> [TASK BRIEF]:
Turn every one of the lines below into a JSON list of strings, with one string per line and any blank lines skipped.

> [INPUT MATERIAL]:
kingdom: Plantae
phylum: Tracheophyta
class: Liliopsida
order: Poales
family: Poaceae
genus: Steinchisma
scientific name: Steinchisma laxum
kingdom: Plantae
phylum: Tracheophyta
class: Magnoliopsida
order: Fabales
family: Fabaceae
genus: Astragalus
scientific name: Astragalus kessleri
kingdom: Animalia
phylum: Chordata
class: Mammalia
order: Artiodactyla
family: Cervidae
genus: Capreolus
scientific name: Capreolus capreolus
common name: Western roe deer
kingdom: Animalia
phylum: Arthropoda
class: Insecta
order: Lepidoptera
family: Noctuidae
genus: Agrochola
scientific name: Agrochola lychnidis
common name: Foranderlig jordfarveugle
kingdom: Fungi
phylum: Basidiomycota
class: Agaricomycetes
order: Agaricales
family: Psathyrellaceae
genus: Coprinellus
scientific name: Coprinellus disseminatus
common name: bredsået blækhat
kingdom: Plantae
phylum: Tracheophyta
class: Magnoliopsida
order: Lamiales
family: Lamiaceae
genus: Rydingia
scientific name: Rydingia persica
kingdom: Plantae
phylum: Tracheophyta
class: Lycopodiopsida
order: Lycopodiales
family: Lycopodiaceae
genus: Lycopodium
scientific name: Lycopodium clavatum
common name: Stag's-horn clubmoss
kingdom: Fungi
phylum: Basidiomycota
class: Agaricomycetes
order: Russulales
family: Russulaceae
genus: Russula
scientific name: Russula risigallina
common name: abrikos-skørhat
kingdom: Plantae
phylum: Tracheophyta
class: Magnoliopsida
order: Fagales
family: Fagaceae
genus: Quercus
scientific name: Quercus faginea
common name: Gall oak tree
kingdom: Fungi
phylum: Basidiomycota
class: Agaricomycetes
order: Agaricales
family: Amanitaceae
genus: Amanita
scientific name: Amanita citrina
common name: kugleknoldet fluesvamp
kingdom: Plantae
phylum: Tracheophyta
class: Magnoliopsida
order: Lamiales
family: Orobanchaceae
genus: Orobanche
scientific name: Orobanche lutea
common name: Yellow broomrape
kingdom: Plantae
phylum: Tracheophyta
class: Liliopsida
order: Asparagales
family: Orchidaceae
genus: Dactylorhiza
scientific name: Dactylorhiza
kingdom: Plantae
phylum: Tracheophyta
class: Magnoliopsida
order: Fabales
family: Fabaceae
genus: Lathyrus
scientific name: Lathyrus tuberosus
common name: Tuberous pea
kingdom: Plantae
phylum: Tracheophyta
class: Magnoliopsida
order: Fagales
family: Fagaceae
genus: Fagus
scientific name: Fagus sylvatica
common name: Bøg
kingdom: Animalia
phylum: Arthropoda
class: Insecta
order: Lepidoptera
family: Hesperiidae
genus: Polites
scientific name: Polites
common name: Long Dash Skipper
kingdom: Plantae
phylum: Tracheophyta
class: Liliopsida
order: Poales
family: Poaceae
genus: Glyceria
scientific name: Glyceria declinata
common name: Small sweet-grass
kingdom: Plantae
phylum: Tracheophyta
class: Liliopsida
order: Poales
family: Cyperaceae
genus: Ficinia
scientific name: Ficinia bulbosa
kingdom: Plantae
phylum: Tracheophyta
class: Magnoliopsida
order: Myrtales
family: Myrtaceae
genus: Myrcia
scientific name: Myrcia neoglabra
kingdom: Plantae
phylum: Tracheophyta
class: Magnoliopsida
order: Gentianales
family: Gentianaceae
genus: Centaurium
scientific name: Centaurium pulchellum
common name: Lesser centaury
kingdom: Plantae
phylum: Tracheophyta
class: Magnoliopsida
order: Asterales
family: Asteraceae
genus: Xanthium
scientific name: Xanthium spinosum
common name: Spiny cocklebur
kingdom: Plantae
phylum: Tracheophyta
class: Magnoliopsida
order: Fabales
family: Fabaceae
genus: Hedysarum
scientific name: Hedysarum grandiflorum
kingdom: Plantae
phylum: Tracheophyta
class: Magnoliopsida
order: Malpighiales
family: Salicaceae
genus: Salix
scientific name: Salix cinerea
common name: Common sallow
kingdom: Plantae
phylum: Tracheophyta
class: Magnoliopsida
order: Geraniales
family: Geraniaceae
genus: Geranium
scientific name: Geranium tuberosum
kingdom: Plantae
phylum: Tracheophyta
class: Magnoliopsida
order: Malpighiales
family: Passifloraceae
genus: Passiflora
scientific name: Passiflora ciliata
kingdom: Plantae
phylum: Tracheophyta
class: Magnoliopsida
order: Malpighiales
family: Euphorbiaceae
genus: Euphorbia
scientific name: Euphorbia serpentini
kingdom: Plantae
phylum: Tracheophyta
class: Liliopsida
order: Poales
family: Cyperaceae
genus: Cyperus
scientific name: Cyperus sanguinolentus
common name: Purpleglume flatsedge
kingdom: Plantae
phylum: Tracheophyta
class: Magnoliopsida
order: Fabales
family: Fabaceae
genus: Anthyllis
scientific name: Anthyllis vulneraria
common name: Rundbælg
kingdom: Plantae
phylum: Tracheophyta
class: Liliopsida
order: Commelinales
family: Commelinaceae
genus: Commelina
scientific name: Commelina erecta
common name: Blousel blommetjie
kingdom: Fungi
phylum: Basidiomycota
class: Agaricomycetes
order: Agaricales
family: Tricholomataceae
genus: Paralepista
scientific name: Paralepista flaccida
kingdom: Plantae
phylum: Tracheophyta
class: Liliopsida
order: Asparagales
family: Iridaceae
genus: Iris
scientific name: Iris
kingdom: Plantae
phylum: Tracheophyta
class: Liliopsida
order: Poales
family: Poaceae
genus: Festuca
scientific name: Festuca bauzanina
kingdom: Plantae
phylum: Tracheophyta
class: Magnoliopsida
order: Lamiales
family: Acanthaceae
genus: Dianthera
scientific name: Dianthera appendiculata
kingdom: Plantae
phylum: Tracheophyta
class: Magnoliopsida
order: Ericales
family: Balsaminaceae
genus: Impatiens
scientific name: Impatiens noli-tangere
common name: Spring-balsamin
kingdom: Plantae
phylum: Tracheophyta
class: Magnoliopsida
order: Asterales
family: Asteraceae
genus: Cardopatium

> [THE RESULT]:
[
  "kingdom: Plantae",
  "phylum: Tracheophyta",
  "class: Liliopsida",
  "order: Poales",
  "family: Poaceae",
  "genus: Steinchisma",
  "scientific name: Steinchisma laxum",
  "kingdom: Plantae",
  "phylum: Tracheophyta",
  "class: Magnoliopsida",
  "order: Fabales",
  "family: Fabaceae",
  "genus: Astragalus",
  "scientific name: Astragalus kessleri",
  "kingdom: Animalia",
  "phylum: Chordata",
  "class: Mammalia",
  "order: Artiodactyla",
  "family: Cervidae",
  "genus: Capreolus",
  "scientific name: Capreolus capreolus",
  "common name: Western roe deer",
  "kingdom: Animalia",
  "phylum: Arthropoda",
  "class: Insecta",
  "order: Lepidoptera",
  "family: Noctuidae",
  "genus: Agrochola",
  "scientific name: Agrochola lychnidis",
  "common name: Foranderlig jordfarveugle",
  "kingdom: Fungi",
  "phylum: Basidiomycota",
  "class: Agaricomycetes",
  "order: Agaricales",
  "family: Psathyrellaceae",
  "genus: Coprinellus",
  "scientific name: Coprinellus disseminatus",
  "common name: bredsået blækhat",
  "kingdom: Plantae",
  "phylum: Tracheophyta",
  "class: Magnoliopsida",
  "order: Lamiales",
  "family: Lamiaceae",
  "genus: Rydingia",
  "scientific name: Rydingia persica",
  "kingdom: Plantae",
  "phylum: Tracheophyta",
  "class: Lycopodiopsida",
  "order: Lycopodiales",
  "family: Lycopodiaceae",
  "genus: Lycopodium",
  "scientific name: Lycopodium clavatum",
  "common name: Stag's-horn clubmoss",
  "kingdom: Fungi",
  "phylum: Basidiomycota",
  "class: Agaricomycetes",
  "order: Russulales",
  "family: Russulaceae",
  "genus: Russula",
  "scientific name: Russula risigallina",
  "common name: abrikos-skørhat",
  "kingdom: Plantae",
  "phylum: Tracheophyta",
  "class: Magnoliopsida",
  "order: Fagales",
  "family: Fagaceae",
  "genus: Quercus",
  "scientific name: Quercus faginea",
  "common name: Gall oak tree",
  "kingdom: Fungi",
  "phylum: Basidiomycota",
  "class: Agaricomycetes",
  "order: Agaricales",
  "family: Amanitaceae",
  "genus: Amanita",
  "scientific name: Amanita citrina",
  "common name: kugleknoldet fluesvamp",
  "kingdom: Plantae",
  "phylum: Tracheophyta",
  "class: Magnoliopsida",
  "order: Lamiales",
  "family: Orobanchaceae",
  "genus: Orobanche",
  "scientific name: Orobanche lutea",
  "common name: Yellow broomrape",
  "kingdom: Plantae",
  "phylum: Tracheophyta",
  "class: Liliopsida",
  "order: Asparagales",
  "family: Orchidaceae",
  "genus: Dactylorhiza",
  "scientific name: Dactylorhiza",
  "kingdom: Plantae",
  "phylum: Tracheophyta",
  "class: Magnoliopsida",
  "order: Fabales",
  "family: Fabaceae",
  "genus: Lathyrus",
  "scientific name: Lathyrus tuberosus",
  "common name: Tuberous pea",
  "kingdom: Plantae",
  "phylum: Tracheophyta",
  "class: Magnoliopsida",
  "order: Fagales",
  "family: Fagaceae",
  "genus: Fagus",
  "scientific name: Fagus sylvatica",
  "common name: Bøg",
  "kingdom: Animalia",
  "phylum: Arthropoda",
  "class: Insecta",
  "order: Lepidoptera",
  "family: Hesperiidae",
  "genus: Polites",
  "scientific name: Polites",
  "common name: Long Dash Skipper",
  "kingdom: Plantae",
  "phylum: Tracheophyta",
  "class: Liliopsida",
  "order: Poales",
  "family: Poaceae",
  "genus: Glyceria",
  "scientific name: Glyceria declinata",
  "common name: Small sweet-grass",
  "kingdom: Plantae",
  "phylum: Tracheophyta",
  "class: Liliopsida",
  "order: Poales",
  "family: Cyperaceae",
  "genus: Ficinia",
  "scientific name: Ficinia bulbosa",
  "kingdom: Plantae",
  "phylum: Tracheophyta",
  "class: Magnoliopsida",
  "order: Myrtales",
  "family: Myrtaceae",
  "genus: Myrcia",
  "scientific name: Myrcia neoglabra",
  "kingdom: Plantae",
  "phylum: Tracheophyta",
  "class: Magnoliopsida",
  "order: Gentianales",
  "family: Gentianaceae",
  "genus: Centaurium",
  "scientific name: Centaurium pulchellum",
  "common name: Lesser centaury",
  "kingdom: Plantae",
  "phylum: Tracheophyta",
  "class: Magnoliopsida",
  "order: Asterales",
  "family: Asteraceae",
  "genus: Xanthium",
  "scientific name: Xanthium spinosum",
  "common name: Spiny cocklebur",
  "kingdom: Plantae",
  "phylum: Tracheophyta",
  "class: Magnoliopsida",
  "order: Fabales",
  "family: Fabaceae",
  "genus: Hedysarum",
  "scientific name: Hedysarum grandiflorum",
  "kingdom: Plantae",
  "phylum: Tracheophyta",
  "class: Magnoliopsida",
  "order: Malpighiales",
  "family: Salicaceae",
  "genus: Salix",
  "scientific name: Salix cinerea",
  "common name: Common sallow",
  "kingdom: Plantae",
  "phylum: Tracheophyta",
  "class: Magnoliopsida",
  "order: Geraniales",
  "family: Geraniaceae",
  "genus: Geranium",
  "scientific name: Geranium tuberosum",
  "kingdom: Plantae",
  "phylum: Tracheophyta",
  "class: Magnoliopsida",
  "order: Malpighiales",
  "family: Passifloraceae",
  "genus: Passiflora",
  "scientific name: Passiflora ciliata",
  "kingdom: Plantae",
  "phylum: Tracheophyta",
  "class: Magnoliopsida",
  "order: Malpighiales",
  "family: Euphorbiaceae",
  "genus: Euphorbia",
  "scientific name: Euphorbia serpentini",
  "kingdom: Plantae",
  "phylum: Tracheophyta",
  "class: Liliopsida",
  "order: Poales",
  "family: Cyperaceae",
  "genus: Cyperus",
  "scientific name: Cyperus sanguinolentus",
  "common name: Purpleglume flatsedge",
  "kingdom: Plantae",
  "phylum: Tracheophyta",
  "class: Magnoliopsida",
  "order: Fabales",
  "family: Fabaceae",
  "genus: Anthyllis",
  "scientific name: Anthyllis vulneraria",
  "common name: Rundbælg",
  "kingdom: Plantae",
  "phylum: Tracheophyta",
  "class: Liliopsida",
  "order: Commelinales",
  "family: Commelinaceae",
  "genus: Commelina",
  "scientific name: Commelina erecta",
  "common name: Blousel blommetjie",
  "kingdom: Fungi",
  "phylum: Basidiomycota",
  "class: Agaricomycetes",
  "order: Agaricales",
  "family: Tricholomataceae",
  "genus: Paralepista",
  "scientific name: Paralepista flaccida",
  "kingdom: Plantae",
  "phylum: Tracheophyta",
  "class: Liliopsida",
  "order: Asparagales",
  "family: Iridaceae",
  "genus: Iris",
  "scientific name: Iris",
  "kingdom: Plantae",
  "phylum: Tracheophyta",
  "class: Liliopsida",
  "order: Poales",
  "family: Poaceae",
  "genus: Festuca",
  "scientific name: Festuca bauzanina",
  "kingdom: Plantae",
  "phylum: Tracheophyta",
  "class: Magnoliopsida",
  "order: Lamiales",
  "family: Acanthaceae",
  "genus: Dianthera",
  "scientific name: Dianthera appendiculata",
  "kingdom: Plantae",
  "phylum: Tracheophyta",
  "class: Magnoliopsida",
  "order: Ericales",
  "family: Balsaminaceae",
  "genus: Impatiens",
  "scientific name: Impatiens noli-tangere",
  "common name: Spring-balsamin",
  "kingdom: Plantae",
  "phylum: Tracheophyta",
  "class: Magnoliopsida",
  "order: Asterales",
  "family: Asteraceae",
  "genus: Cardopatium"
]